◆ Work instructions
In the data below, find the line containing "pratiche formali di Mi", then set down that line and every later line up to and including the line containing "Aqui puedes consultar", exactly.

Extracted page text data
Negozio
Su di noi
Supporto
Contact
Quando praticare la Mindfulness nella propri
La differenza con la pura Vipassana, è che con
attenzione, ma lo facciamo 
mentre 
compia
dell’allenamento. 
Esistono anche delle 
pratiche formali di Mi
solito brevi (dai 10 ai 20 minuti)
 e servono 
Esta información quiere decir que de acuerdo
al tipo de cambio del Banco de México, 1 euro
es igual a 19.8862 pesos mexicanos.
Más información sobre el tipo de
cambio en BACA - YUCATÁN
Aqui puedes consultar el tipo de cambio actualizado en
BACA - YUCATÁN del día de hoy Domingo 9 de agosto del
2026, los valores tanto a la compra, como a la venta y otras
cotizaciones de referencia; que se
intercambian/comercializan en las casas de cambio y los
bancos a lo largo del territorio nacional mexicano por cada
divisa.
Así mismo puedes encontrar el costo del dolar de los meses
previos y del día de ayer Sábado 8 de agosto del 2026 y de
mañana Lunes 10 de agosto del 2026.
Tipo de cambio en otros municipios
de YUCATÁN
* * *
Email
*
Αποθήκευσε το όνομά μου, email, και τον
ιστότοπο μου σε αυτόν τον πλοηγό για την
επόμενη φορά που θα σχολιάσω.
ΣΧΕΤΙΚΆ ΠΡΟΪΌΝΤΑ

◆ Completed exercise
pratiche formali di Mi
solito brevi (dai 10 ai 20 minuti)
 e servono 
Esta información quiere decir que de acuerdo
al tipo de cambio del Banco de México, 1 euro
es igual a 19.8862 pesos mexicanos.
Más información sobre el tipo de
cambio en BACA - YUCATÁN
Aqui puedes consultar el tipo de cambio actualizado en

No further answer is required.